İktisadî Müesseselerde Mecburî Türkçe
Kullanılması Hakkında Kanun:
Osmanlı Devleti döneminde yabancı
şirketlerin her türlü iş ve işlemlerinde farklı diller yerine Türkçe’nin
kullanılmasına yönelik ilk adımlar II. Meşrutiyet döneminde atılmıştır. 1916
yılında çıkarılan 387 sayılı “Müessesat-ı Nafıayla İmtiyazsız Şirketler
Muhaberat ve Muamelatında Türkçe İstimali Hakkında Kanun” ile şirketler
imtiyazlı ve imtiyazsız olarak tasnif edilerek buna göre yükümlülükler
getirilmiştir. Kanunda, imtiyazlı şirketler için demir yolları ile diğer
bayındırlık müesseselerinde işletmeye ait işlem ve yazışmaların tamamının
yalnız Türkçe icra edileceği; imtiyazsız şirketler bakımından ise Osmanlı
dâhilindeki yazışma, işlem, defter ve hesapların tamamının Türkçe olacağı
düzenlenmiştir. [1]
10.04.1926 tarihli ve 805 sayılı
“İktisadî Müesseselerde Mecburî Türkçe Kullanılması Hakkında Kanun” ise
Cumhuriyet’in ilk yıllarında bu alanda çıkarılan başka bir düzenlemedir.

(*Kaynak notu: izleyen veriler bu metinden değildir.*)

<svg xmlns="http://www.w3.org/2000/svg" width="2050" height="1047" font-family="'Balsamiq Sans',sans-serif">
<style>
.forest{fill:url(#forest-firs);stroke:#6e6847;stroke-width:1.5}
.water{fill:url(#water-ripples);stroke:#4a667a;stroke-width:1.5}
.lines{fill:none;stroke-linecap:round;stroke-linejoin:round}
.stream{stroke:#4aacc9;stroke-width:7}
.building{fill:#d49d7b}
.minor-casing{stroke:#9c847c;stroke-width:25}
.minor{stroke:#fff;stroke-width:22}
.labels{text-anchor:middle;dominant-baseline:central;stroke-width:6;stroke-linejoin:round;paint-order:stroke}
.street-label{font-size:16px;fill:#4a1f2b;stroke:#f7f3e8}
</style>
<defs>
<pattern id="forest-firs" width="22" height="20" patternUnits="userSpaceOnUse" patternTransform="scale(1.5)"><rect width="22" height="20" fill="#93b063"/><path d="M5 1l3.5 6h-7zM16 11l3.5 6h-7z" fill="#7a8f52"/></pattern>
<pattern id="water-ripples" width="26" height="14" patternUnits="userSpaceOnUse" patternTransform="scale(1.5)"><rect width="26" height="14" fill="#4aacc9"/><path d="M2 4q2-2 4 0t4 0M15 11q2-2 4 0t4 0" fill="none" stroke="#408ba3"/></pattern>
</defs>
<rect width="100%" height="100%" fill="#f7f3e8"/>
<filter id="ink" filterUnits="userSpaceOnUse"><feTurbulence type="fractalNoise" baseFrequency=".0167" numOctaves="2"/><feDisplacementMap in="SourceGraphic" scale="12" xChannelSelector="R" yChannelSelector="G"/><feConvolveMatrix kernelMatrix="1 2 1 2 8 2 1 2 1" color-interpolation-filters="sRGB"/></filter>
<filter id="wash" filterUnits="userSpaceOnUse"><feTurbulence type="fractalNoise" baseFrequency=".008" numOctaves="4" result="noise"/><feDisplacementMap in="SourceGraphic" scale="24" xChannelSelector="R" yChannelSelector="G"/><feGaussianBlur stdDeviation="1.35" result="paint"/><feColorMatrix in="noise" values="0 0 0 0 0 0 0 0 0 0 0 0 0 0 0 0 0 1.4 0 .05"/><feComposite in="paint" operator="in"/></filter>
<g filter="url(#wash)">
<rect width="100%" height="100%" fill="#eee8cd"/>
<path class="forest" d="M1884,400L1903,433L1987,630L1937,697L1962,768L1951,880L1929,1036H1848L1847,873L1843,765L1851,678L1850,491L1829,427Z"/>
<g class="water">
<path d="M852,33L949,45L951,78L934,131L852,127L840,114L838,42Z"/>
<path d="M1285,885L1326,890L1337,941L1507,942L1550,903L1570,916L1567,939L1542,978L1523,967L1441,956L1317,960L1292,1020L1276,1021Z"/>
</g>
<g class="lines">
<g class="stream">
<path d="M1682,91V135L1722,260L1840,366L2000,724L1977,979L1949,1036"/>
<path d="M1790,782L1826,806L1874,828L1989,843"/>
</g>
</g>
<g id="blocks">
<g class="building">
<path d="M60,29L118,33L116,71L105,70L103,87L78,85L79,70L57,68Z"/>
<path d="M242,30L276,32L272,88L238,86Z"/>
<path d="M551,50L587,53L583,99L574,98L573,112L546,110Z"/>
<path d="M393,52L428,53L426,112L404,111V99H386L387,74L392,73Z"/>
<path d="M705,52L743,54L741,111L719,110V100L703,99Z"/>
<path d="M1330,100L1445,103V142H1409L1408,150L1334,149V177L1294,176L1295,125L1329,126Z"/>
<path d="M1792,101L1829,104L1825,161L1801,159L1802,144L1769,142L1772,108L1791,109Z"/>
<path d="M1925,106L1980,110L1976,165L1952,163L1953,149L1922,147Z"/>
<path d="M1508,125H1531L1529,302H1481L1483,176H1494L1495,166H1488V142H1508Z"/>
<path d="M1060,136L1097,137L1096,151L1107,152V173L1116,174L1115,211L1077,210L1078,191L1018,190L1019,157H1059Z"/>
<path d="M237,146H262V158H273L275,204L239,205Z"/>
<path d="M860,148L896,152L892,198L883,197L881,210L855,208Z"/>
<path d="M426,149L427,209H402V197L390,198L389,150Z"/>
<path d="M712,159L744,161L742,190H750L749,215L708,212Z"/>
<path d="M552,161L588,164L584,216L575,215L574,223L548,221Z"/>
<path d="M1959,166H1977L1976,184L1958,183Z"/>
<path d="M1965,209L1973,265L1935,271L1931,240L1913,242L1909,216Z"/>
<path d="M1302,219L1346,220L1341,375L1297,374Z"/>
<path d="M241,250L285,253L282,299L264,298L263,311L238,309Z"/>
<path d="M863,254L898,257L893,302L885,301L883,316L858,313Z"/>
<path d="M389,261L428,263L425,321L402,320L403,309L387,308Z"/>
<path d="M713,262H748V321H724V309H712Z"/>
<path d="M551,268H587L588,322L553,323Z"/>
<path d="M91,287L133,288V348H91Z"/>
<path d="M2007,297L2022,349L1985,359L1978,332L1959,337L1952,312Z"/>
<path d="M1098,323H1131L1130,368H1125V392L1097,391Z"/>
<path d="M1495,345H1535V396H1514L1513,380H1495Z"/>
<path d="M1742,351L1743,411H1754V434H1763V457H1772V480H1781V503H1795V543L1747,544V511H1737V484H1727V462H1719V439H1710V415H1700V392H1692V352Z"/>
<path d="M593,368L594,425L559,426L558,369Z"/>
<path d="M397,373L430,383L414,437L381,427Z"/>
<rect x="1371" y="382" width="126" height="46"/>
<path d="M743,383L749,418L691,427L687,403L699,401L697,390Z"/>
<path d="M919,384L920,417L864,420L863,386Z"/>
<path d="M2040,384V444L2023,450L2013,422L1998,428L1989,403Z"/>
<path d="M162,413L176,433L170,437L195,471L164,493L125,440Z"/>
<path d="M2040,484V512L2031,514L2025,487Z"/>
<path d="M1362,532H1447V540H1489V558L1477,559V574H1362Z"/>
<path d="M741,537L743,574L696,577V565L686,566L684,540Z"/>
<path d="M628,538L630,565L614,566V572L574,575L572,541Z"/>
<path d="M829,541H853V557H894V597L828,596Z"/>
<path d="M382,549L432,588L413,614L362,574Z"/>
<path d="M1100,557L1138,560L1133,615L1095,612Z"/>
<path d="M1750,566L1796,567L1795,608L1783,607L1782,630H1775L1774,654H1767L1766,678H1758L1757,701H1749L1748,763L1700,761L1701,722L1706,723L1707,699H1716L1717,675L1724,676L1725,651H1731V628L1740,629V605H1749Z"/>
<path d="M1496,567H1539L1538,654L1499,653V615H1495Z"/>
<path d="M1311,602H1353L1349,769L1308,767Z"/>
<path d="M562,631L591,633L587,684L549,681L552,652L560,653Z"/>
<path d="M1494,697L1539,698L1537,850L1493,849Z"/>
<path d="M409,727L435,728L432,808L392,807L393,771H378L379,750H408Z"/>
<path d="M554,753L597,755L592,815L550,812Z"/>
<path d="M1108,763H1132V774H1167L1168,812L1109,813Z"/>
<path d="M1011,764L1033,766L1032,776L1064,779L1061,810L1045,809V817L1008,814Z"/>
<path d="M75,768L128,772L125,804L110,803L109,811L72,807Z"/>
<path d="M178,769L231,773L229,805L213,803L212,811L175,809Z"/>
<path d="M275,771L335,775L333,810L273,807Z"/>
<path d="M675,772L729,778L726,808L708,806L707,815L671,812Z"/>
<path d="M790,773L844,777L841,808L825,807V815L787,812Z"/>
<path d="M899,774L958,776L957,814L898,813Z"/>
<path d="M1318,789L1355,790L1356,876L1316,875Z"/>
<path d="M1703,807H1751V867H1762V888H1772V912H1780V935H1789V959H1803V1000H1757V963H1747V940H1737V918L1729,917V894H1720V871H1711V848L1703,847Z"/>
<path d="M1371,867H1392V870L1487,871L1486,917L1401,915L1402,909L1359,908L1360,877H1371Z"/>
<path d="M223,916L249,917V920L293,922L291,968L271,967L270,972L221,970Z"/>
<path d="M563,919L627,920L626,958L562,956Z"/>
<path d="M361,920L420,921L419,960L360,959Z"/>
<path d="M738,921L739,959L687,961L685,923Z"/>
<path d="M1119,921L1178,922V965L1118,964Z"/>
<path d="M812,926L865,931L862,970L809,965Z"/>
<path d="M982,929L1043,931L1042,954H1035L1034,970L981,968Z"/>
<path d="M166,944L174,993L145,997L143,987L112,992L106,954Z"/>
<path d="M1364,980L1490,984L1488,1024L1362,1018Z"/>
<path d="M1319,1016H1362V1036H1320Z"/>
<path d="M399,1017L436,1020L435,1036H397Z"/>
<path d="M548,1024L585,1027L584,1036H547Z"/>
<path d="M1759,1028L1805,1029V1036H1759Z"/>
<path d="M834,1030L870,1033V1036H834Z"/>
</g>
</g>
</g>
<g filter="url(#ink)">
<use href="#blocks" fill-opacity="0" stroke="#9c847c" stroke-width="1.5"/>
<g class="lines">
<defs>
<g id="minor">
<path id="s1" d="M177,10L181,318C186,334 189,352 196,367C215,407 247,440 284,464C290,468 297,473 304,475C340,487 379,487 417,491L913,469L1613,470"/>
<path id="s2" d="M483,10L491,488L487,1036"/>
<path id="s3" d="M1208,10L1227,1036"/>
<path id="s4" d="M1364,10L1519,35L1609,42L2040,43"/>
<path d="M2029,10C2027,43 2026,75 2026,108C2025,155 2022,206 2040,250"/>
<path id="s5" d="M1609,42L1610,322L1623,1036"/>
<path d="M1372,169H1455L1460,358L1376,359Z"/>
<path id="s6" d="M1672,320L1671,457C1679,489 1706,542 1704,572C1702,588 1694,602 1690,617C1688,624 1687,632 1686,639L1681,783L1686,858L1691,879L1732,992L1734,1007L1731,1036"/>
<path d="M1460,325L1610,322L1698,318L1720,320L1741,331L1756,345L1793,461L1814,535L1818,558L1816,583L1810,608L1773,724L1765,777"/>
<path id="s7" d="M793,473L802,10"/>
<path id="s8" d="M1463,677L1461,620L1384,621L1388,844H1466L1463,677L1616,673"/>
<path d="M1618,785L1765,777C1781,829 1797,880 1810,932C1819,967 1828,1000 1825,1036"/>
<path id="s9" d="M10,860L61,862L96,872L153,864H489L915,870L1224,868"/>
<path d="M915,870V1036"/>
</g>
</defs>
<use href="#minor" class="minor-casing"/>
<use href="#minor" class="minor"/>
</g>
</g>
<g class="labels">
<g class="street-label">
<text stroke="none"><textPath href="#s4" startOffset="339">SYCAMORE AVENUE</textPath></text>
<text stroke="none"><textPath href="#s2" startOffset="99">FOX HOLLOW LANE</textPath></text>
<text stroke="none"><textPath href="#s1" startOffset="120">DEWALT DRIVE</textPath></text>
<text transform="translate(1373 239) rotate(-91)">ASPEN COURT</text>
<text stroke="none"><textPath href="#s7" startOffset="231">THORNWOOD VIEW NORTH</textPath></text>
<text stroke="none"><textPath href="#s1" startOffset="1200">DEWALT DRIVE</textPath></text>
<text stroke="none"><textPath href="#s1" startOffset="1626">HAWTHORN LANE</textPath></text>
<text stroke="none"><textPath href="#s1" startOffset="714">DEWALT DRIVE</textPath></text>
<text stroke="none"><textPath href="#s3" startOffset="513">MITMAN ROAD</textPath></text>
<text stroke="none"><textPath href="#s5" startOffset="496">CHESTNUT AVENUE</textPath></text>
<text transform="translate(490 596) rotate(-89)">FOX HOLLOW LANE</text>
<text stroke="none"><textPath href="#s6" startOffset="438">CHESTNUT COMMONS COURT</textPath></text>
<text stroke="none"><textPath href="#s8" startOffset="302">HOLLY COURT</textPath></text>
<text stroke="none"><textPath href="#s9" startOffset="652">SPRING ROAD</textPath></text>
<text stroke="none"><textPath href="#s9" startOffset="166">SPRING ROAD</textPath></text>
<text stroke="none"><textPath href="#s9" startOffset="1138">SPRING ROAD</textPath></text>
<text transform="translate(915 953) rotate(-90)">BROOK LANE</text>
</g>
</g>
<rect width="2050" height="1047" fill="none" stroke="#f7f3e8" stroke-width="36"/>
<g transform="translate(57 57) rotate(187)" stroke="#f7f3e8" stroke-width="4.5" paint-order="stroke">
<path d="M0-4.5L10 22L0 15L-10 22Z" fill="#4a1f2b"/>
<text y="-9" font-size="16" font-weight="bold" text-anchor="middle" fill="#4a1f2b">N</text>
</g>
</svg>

Kanun
tasarısının gerekçe bölümünde; medeni ülkelerde özellikle resmî işlemlerde
millî dilin kullanılması zorunlu olduğu halde Türkiye’de dilin ihmal edildiği,
ülkede yaşayan ve çalışan yabancı kişi ve kurumlar bir yana Türk camiasına
dâhil olan kişi ve kurumların bile Türkçe dışında diller kullanmayı alışkanlık
edindiği, bunun sonucu olarak da Türk millî kültürünün zarar gördüğü ve yabancı
dil konusunda yeterli olmayan Türk vatandaşlarının iktisadî sistemin dışında
kaldığı ifade edilmiştir. [2]
Yani 10.04.1926 yılında kabul edilmiş
olan 805 Sayılı Kanun’un amacı; Türk kültürünün, Türkçe’nin ve yabancı dil konusunda
sıkıntı yaşayan Türk vatandaşlarının iktisadi konularda korunmasıdır. 805
Sayılı Kanun’a göre;
Madde 1 – Türk tabiiyetindeki her nevi
şirket ve müesseseler, Türkiye dahilindeki her nevi muamele, mukavele,
muhabere, hesap ve defterlerini Türkçe tutmağa mecburdurlar.
Madde 2 – Ecnebi şirket ve müesseseler
için bu mecburiyet Türk müessesatı ile ve Türkiye tebaasından olan efrat ile
muhabere, muamele ve temaslarına ve devair ve memurini Devletten birine ibraz
mecburiyetinde bulundukları evrak ve defterlerine hasredilmiştir.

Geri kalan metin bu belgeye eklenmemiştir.